We were in Bournemouth for the Lib Dem’s conference, where Jo Swinson is now in charge. There was a real sense of energy as the party welcomed several new MPs to the party, including former Labour shadow minister Chuka Umunna and former Conservative leadership contender Sam Gyimah. Looking ahead, our industry’s role in making change happen on inclusion and social mobility will be an important engagement hook with the Lib Dems.
Next up we were in Brighton for the Labour conference as deputy leader Tom Watson narrowly survived an attempted coup, and the Supreme Court ruled prorogation was unlawful, forcing leader Jeremy Corbyn to bring forward his speech and rush off to parliament. There were some big policy proposals including a 32 hour working week. The REC had speaking slots at fringe events on hot topics such as education policy and lifelong learning which provided a great platform for showcasing our industry’s contribution to the UK economy and labour market. Looking ahead, we will continue to make the case that flexibility and good work go hand and to challenge latent misconceptions about agency work.

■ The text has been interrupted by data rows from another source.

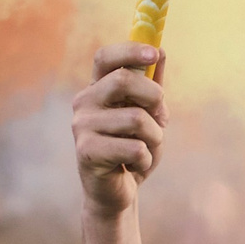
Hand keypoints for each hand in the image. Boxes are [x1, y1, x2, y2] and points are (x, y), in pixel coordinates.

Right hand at [73, 44, 168, 218]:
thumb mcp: (148, 116)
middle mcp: (84, 103)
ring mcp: (82, 126)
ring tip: (146, 149)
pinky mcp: (87, 151)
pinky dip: (146, 159)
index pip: (105, 58)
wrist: (118, 192)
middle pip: (123, 81)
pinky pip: (135, 148)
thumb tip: (162, 52)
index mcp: (97, 89)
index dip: (129, 51)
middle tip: (161, 117)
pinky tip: (135, 166)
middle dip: (154, 97)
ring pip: (136, 119)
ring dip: (155, 137)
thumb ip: (152, 87)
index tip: (155, 52)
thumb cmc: (133, 150)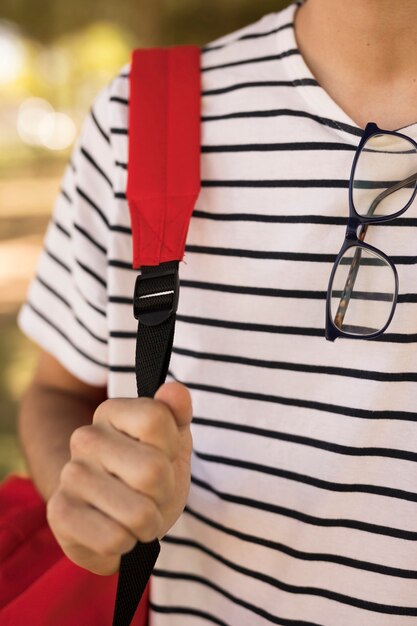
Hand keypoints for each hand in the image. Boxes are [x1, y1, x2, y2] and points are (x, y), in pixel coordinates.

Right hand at [46, 381, 192, 574]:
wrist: (112, 512)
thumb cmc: (148, 469)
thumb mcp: (172, 438)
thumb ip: (176, 411)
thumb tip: (174, 390)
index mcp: (111, 411)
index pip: (156, 419)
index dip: (171, 446)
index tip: (163, 454)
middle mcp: (84, 438)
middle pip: (152, 470)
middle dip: (164, 491)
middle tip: (152, 493)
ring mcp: (69, 475)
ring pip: (138, 512)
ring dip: (148, 523)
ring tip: (136, 515)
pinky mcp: (59, 514)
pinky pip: (114, 540)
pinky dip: (125, 545)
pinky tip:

Finally we were in Manchester for the Conservative conference. There were more big announcements including a £10.50 National Living Wage, and Aussie style points-based immigration system, and of course a hint at the latest Brexit proposals sent to Brussels. Immigration will remain a priority issue in our follow-up discussions with Ministers and MPs and we will continue to use REC research and data to highlight the extent of candidate shortages across a range of sectors. Discussions in Manchester on the impact of automation and AI were also an opportunity to flag our industry’s commitment to taking a lead on the future of jobs and helping policy makers make sense of the evolving world of work.
In these tumultuous political times, taking part in all the main party conferences has felt a bit like being in the eye of the storm. Whatever transpires over the coming weeks and month, we will remain on the front foot in championing brilliant recruitment, which drives our economy and delivers opportunity to millions.